Empresa está se preparando para retomada do mercado de máquinas

Para a Screw chegar a este patamar de competição, inclusive em território norte-americano, onde estão as sedes dos grandes fabricantes de máquinas agrícolas, João Streit ressalta que houve uma especialização total no mercado chamado de screw conveyors.

Além disso contou com ações e investimentos constantes que ganharam um grande salto ainda em 2010.

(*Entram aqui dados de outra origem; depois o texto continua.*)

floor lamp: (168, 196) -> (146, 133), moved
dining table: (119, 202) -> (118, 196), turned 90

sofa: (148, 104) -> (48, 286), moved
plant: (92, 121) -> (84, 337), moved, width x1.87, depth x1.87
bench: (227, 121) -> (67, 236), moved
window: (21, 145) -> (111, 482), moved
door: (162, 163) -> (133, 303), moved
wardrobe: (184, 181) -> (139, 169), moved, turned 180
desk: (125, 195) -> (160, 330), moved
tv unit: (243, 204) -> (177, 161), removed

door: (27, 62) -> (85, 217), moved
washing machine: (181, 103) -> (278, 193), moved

A Screw começou a construir em 2010, e inaugurou em 2012, um pavilhão com 18 mil metros quadrados (hoje são 35 mil), em área de 73 hectares próximo das BR-153. Em 2019, passou a ampliar os investimentos para transformar a empresa em uma indústria 4.0, produzindo no sistema just in time. "Passamos a produzir não para estoque, mas o que o cliente precisa, com um potencial de montagem mais competitivo. Para o parque fabril da John Deere, em Horizontina, por exemplo, conseguimos produzir e embarcar 48 horas antes do dia que eles vão precisar para suas linhas de montagem de lá" , exemplifica Streit.

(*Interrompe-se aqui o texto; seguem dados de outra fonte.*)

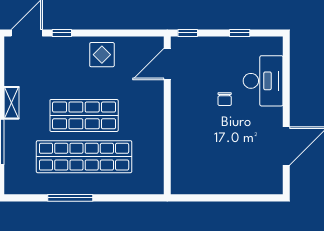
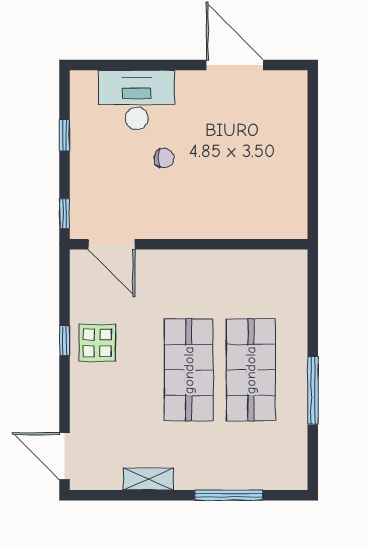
window: (62, 33) -> (65, 341), moved
shelving: (12, 103) -> (148, 479), moved
shop shelf: (84, 157) -> (251, 370), width x0.71

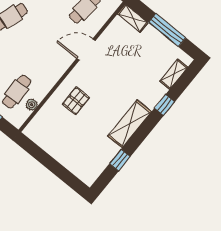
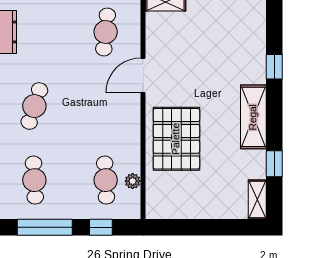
shelving: (174, 74) -> (257, 199), moved
pallet: (76, 101) -> (176, 139), width x2.05, depth x2.00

Mesmo com uma retração de 7,5% nas vendas no primeiro semestre do ano, a empresa segue de olho na retomada, que Streit avalia que virá em breve. Isso porque o setor do agronegócio brasileiro segue com recordes e bons preços. E mesmo que a produção de máquinas neste ano deva ficar em cerca de 4 mil unidades de colheitadeiras (ante até 10 mil de anos anteriores), avalia o executivo, a empresa está cadastrando currículos para futuras contratações. "O produto grão está valorizado, e o produtor com receita para comprar. O Rio Grande do Sul teve perdas, mas Brasil e América Latina têm recordes. As plataformas de milho, por exemplo, foram muito bem neste ano", diz Streit.

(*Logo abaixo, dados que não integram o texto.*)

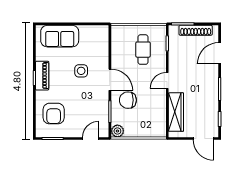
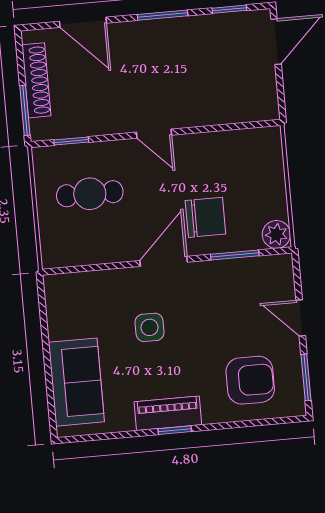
chair: (128, 100) -> (205, 217), turned -90
wardrobe: (176, 112) -> (223, 108), removed
door: (91, 139) -> (301, 318), moved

Com isso, a metalúrgica de Cachoeira do Sul estima que precisará de mais cem funcionários em breve. No Grupo Screw como um todo, calcula Streit, devem ser abertas 150 novas posições.

Hoje, são torno de 550 funcionários na companhia, 380 deles na Screw. "Após a pandemia, com grãos valorizados e a defasagem de compras de colheitadeiras, praticamente estagnadas desde 2013, voltaremos a um patamar de até 8 mil colheitadeiras. Precisamos estar preparados para isso", comemora.